Tráfico humano

Por lo menos en dos ciudades mejicanas, una en la capital y
la otra en Tijuana, la que está al lado de la frontera con
Estados Unidos, hay montadas sendas escuelas que enseñan a
futuros espaldas mojadas a hablar con acento cubano para
que los alumnos, una vez «graduados», se hagan pasar como
ciudadanos cubanos, cuando se enfrenten a los oficiales de la
Inmigración norteamericana que están al otro lado del Río
Bravo, el límite geográfico que divide a los dos países.

-«Oye chico, que bolá». «No me digas na Asere». » Yo hablo así
con este acentico porque nací en el pueblo de Tunas, Oriente , pero
en La Habana me dicen que soy Palestino». Esas frases
pronunciadas con acento un tanto atropellado, para ocultar el
deje mejicano o centroamericano, forman parte de las lecciones
que se ofrecen en esas escuelas clandestinas montadas por una
red de traficantes de ilegales, que no conformes con el dinero
que obtienen con el tráfico humano de cubanos de la isla, que
son llevados a territorio azteca en veloces lanchas en la
ruta Pinar del Rio- Cancún o Islas Mujeres, ahora también se
dedican a disfrazar como cubanos a otros emigrantes ilegales
para que pasen como refugiados que llegaron de la isla, y así
solicitar, una vez en territorio norteamericano, acogerse a la
llamada Ley de Ajuste Cubano.

En ambas escuelas se ofrecen clases de idioma inglés como
cobertura, pero donde está el gran negocio es en la enseñanza
del lenguaje característico de los cubanos. La manera de
expresarse, su dicharachos más comunes así como datos e
informaciones sobre Cuba, sus ciudades, pueblos y costumbres,
en fin, todo lo que alguien debe saber para engañar a la
inmigración norteamericana de la frontera y de esa manera poder
entrar a Estados Unidos al amparo de la Ley de Ajuste Cubano.

El curso completo de cubano cuesta unos 500 dólares y eso no
incluye el trabajo del Coyote que cruza al cliente por el
río.

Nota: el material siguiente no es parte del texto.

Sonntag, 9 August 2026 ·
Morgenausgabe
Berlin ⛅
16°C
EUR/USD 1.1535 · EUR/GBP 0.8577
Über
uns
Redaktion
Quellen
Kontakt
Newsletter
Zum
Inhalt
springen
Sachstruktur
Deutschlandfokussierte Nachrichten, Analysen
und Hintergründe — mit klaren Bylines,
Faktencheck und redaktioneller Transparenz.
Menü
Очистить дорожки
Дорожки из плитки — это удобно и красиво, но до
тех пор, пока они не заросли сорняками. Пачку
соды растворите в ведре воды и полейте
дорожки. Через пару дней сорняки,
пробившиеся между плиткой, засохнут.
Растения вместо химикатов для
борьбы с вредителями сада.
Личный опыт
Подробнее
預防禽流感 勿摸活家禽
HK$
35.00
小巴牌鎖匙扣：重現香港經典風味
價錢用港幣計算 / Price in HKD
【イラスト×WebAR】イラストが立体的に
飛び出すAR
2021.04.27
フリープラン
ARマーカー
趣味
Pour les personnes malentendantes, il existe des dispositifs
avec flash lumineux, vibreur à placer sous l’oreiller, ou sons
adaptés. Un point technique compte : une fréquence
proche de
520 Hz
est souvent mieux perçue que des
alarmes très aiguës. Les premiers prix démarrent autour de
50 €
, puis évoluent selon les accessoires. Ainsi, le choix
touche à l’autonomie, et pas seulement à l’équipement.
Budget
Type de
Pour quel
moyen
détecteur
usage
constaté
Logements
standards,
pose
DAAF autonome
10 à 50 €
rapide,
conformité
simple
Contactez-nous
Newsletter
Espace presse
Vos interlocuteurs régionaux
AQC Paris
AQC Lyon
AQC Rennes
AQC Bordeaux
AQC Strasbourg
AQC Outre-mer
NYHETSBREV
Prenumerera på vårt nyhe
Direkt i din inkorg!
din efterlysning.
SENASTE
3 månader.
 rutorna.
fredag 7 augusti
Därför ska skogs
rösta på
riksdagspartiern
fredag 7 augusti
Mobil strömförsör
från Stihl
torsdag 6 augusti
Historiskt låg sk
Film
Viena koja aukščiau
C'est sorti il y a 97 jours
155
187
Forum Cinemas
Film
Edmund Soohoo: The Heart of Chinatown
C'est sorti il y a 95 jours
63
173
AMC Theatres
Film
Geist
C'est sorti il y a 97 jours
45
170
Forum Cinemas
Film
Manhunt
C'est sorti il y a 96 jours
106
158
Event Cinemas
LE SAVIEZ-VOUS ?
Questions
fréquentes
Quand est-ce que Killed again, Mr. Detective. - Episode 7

Al dueño del negocito de las dos escuelas que enseñan
hablar en cubano se le conoce en Méjico como «El Profesor
Asere». Es por supuesto, cubano y quien nos contó esta
historia nos dice que el «Profesor Asere» es de apellido
Pérez, que vino de Cuba en balsa en 1996 y que vivió en
Hialeah hasta que el negocio del tráfico de ilegales en
lanchas rápidas desde Miami se puso malo y tuvo que mudar su
operación para Cancún donde todo le va viento en popa y a
toda vela. Tremendo invento el del «Profesor Asere». Lo
contamos como nos lo contaron. Y punto.

Y hasta mañana amigos de El Duende que con mi gallo
me voy cantando a mi tumba fría. Bambarambay.